Pero la lección no fue aprendida. Los asesores del Alcalde iban a superarse a sí mismos con un proyecto delirante. Se trataba de enclavar un tranvía, más bien un tren ligero, en la parte central de la avenida más importante de la ciudad, la que la corta de extremo a extremo en diagonal. Este tipo de tranvía ya se había ubicado en los extremos de la Diagonal con resultados discutibles ya que en el segmento cercano al mar su introducción había creado una barrera infranqueable entre la parte alta y baja del Eixample. Proponerlo en el centro urbano pareció a todos los especialistas –urbanistas, arquitectos e ingenieros- no ligados al Ayuntamiento un error grave, caro e irreversible. Proponer una muralla en el corazón del Eixample sólo se podía explicar por la irracional e indiscriminada aversión al vehículo privado típica de una cierta progresía, ya que, aparte de  los insolubles problemas de tráfico, la propuesta implicaba el sacrificio de cientos de árboles de gran porte. Ante la gravedad de la decisión los nuevos asesores populistas de la alcaldía propusieron cargarse de razón mediante un referéndum ciudadano. Su plan inicial era que los ciudadanos, entre los que se incluían a inmigrantes y menores de dieciocho años, no pudiesen escoger entre tranvía y otro transporte alternativo –metro, por ejemplo- sino entre dos opciones con las vías situadas más o menos centradas en la avenida. Ante el escándalo ciudadano y de los partidos de la oposición se introdujo una vergonzante alternativa, C, que consistía en dejar la avenida tal cual. Precedido de una impresionante campaña publicitaria –cuyo coste se estimó en cinco millones de euros- se realizó el referéndum. A pesar de que se podía votar confortablemente por Internet, el resultado fue: participación 12,17 % del censo, votos contrarios al proyecto municipal 80%.  Tal debacle significó la inmediata destitución o renuncia de los principales asesores municipales y un desgaste político del Alcalde que seguramente le pasará factura en las inmediatas elecciones.

* _Coordenadas de articulaciones con nombre_

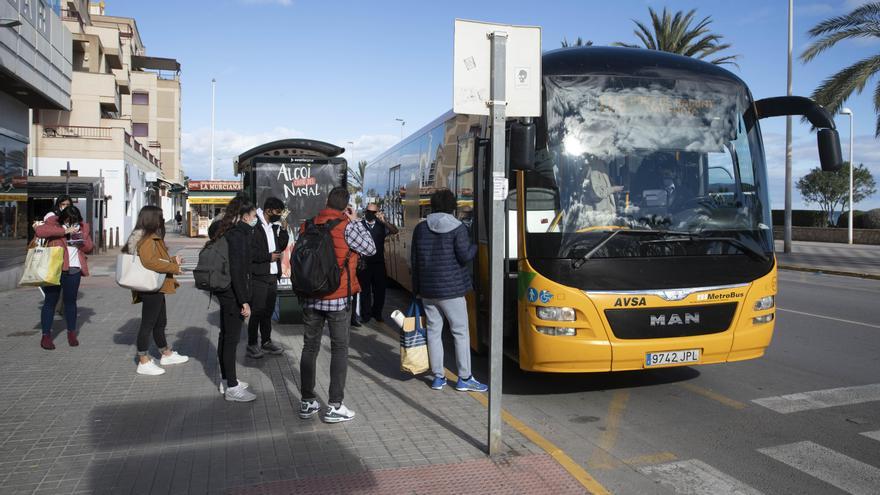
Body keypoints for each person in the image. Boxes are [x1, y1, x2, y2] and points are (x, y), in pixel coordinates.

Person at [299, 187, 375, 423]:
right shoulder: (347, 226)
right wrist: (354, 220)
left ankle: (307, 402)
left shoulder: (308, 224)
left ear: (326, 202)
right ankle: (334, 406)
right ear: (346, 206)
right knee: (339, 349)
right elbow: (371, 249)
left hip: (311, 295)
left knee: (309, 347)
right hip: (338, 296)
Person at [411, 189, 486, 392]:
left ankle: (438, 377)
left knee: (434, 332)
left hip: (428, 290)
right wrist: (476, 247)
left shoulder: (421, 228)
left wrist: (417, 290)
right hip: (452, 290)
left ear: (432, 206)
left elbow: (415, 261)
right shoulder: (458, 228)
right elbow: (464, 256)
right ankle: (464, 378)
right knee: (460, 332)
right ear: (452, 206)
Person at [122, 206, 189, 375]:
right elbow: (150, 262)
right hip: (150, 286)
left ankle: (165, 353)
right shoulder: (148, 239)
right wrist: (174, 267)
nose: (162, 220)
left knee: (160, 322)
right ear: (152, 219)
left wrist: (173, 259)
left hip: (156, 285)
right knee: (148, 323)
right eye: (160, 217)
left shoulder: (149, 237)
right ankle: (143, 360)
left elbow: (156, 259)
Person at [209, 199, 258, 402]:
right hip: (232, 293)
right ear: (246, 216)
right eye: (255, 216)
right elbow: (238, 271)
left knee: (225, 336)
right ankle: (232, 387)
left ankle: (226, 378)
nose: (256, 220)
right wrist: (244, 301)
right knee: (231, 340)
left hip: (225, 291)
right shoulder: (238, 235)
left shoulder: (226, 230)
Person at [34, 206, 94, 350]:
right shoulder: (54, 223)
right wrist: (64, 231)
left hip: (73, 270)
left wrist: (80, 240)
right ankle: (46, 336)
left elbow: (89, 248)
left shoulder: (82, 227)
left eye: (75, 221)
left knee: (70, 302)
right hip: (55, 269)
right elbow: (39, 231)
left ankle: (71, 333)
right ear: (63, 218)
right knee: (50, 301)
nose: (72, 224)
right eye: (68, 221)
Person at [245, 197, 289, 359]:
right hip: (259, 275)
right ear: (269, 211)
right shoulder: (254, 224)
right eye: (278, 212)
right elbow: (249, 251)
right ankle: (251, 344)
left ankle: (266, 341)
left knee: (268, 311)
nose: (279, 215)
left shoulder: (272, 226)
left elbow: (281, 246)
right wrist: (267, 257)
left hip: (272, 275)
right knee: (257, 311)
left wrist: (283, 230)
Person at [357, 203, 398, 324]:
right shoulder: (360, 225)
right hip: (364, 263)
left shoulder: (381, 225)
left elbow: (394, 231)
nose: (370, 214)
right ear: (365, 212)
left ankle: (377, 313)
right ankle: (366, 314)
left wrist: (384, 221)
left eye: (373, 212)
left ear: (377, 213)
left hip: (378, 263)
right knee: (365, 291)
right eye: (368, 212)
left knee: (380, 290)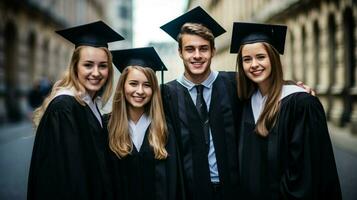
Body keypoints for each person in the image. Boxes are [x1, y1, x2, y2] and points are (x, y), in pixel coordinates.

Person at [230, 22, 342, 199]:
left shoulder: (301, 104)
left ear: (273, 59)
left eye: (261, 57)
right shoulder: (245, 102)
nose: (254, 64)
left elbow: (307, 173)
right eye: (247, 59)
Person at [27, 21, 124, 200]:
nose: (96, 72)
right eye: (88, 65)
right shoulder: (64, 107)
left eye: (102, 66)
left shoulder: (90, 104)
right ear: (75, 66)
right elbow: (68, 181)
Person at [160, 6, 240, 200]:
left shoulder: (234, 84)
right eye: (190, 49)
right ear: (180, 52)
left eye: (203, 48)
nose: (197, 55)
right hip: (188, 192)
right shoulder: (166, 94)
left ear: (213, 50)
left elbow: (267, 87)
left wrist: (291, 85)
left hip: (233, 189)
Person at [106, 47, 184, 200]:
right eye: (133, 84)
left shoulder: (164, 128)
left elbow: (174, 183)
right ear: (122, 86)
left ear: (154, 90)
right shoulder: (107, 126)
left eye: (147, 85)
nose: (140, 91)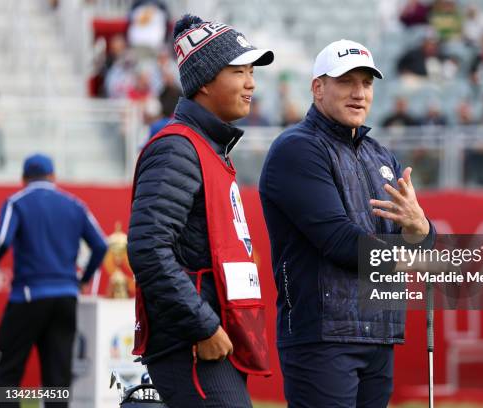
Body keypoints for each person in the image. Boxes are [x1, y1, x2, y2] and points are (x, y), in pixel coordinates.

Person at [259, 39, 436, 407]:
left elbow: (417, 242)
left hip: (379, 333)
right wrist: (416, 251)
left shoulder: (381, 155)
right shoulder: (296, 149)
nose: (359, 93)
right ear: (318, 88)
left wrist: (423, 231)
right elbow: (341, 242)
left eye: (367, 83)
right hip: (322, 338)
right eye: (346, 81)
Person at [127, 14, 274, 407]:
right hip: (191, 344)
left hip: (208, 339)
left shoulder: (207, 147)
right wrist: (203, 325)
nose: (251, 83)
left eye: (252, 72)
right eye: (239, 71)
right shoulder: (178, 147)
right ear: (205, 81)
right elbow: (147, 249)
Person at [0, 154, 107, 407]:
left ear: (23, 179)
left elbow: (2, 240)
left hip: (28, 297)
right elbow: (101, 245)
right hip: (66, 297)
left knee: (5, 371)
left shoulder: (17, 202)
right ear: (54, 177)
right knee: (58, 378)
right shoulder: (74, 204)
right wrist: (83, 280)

* _Tarea_
Prolonga el fragmento sobre el referéndum del tranvía en la Diagonal a partir de su última frase. Las entradas son un material independiente del texto.

* _Respuesta_
Resumiendo: En este momento no tenemos responsables de proyectos ciudadanos (menos mal que la crisis económica los hace prácticamente inviables). Por primera vez es casi seguro que va a darse un vuelco electoral y el alcalde y su partido van a verse reemplazados. Ignoramos si los nuevos responsables estarán interesados en recuperar el diálogo entre poder y arquitectos pero no nos hacemos muchas ilusiones. Somos conscientes de que los momentos creativos son imprevisibles, no se pueden programar y siempre duran poco.